Hope everyone had a good Easter/Passover/Spring or whatever you celebrated (or didn’t). The weekend was gorgeous here, all sunny and spring-like. Family, food, and got to catch up a bit with the in-laws.

I think Winter is still trying to steal the spotlight, though. Forecast for today: wintry mix. C’mon, already. Give it up. Go on vacation until Turkey Day.

Everything is getting nice and green. The trees are starting to put their leaves on. I can’t wait until they start flowering. There’s nothing quite like driving through town with trees flowering. Roll down the window and smell the beauty!

Now that Easter is over, I get to put more time into marketing *cringe*. I know it’s a necessary part of the process, but now that I’m getting back into the writing groove, it’s taking time away from what I want–need–to do. Write.

One step at a time. I have to break things down into small bites, or I get too overwhelmed. This week I did an interview with a local podcaster who talks to Minnesota authors. That was fun, and we did it at the library in the city where I work (I  think I found a great new place to focus 🙂 ). She said she would let me know when the podcast will “air”, but not until later in May or June.

Today is Book Launch Party day!
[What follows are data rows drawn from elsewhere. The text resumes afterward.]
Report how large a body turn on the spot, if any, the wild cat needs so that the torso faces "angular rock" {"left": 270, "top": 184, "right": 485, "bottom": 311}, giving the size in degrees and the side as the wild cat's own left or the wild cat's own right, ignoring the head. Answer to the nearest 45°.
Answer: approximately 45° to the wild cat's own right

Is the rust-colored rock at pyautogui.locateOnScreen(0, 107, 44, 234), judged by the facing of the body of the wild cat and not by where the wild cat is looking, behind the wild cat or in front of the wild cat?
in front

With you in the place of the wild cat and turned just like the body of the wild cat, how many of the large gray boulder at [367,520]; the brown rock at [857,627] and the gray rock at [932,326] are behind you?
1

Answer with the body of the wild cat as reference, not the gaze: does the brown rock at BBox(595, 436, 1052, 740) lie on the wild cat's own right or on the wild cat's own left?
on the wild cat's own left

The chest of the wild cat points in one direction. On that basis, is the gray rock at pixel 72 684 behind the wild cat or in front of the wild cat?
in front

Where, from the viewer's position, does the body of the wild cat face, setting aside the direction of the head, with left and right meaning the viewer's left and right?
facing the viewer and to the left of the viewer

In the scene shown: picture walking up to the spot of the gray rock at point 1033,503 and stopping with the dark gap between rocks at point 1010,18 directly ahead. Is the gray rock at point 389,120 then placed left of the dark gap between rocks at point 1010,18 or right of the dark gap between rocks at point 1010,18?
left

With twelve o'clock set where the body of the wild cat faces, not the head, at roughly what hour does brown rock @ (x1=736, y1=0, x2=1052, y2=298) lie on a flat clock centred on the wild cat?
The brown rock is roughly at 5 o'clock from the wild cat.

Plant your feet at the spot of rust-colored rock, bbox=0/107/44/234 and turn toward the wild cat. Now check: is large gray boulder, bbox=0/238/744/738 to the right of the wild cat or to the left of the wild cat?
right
The local library director has been super in organizing this (yes, this is the library I substitute at) with ad announcements in the local paper, and even put the announcement on the light sign outside the city offices on the main drag into town:

light sign 1_crMy name in lights!

It’s my first book launch party, and the library director has never held one; even though the library has hosted a number of authors, there hasn’t been a launch party. When I checked into how to do a launch party, everyone does things a little differently. One of my Writing Sisters had some great ideas that will be fun.

A number of my family members plan to be there, and some local friends. I’ll draft my daughter to take pics. So what does one do at a launch party? I figure the usual author stuff: introduction, how long it took to write the book, where the idea came from–the questions I’ve been asked most often so far. Read a chapter, and hold a drawing. I’m testing the idea of having a prize that might translate to online giveaway drawings. I’ve got these:

drawing cups kona If you have read the book, kona coffee is in there. I haven’t done any online drawings yet, but I’m thinking a mug and coffee might be a good prize. What do you think? I also have other items to give away for promo stuff online, but I haven’t had a chance to look into doing that. It’s on my list. I can always do something with my newsletter–which I haven’t kicked off yet, either. Sigh.

When I found out today is Independent Bookstore Day–man, I could have set up something today at a bookstore. The Midwest Indie Bookstore organization is running a passport sort of thing to encourage people to visit independent bookstores over the summer, so they have a nice, convenient list of indies in MN, WI, etc; I can approach these stores in the future.  Next week I’m doing an author signing with another mystery writer at a local indie. He’s visited a number of bookstores, so I’ll get some info from him.

I’ll let you know how things go today. I’m not keen on being the center of attention. I know I need to write more books to keep the momentum, and I’m struggling with putting that into the mix of full-time job and part-time book promoter. I’m still behind reading blogs, so I’m sorry about that. I’m trying to catch up 🙂

Enjoy your weekend! May your spring flowers start blooming!